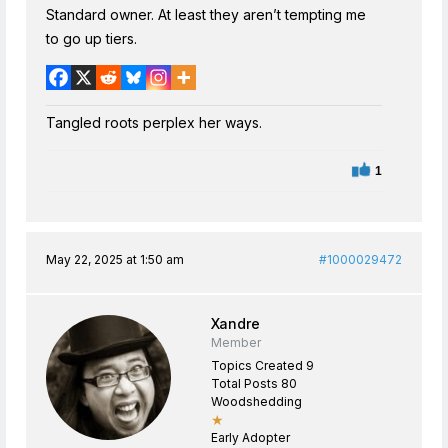
Standard owner. At least they aren’t tempting me
to go up tiers.
Tangled roots perplex her ways.
1
May 22, 2025 at 1:50 am
#1000029472
Xandre
Member
Topics Created 9
Total Posts 80
Woodshedding
★
Early Adopter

--------------------------------------------------

Rewrite these lines with "Member" changed to "Moderator" and everything else left the same. Leave out the pictures.

Standard owner. At least they aren’t tempting me
to go up tiers.
Tangled roots perplex her ways.
1
May 22, 2025 at 1:50 am
#1000029472
Xandre
Moderator
Topics Created 9
Total Posts 80
Woodshedding
★
Early Adopter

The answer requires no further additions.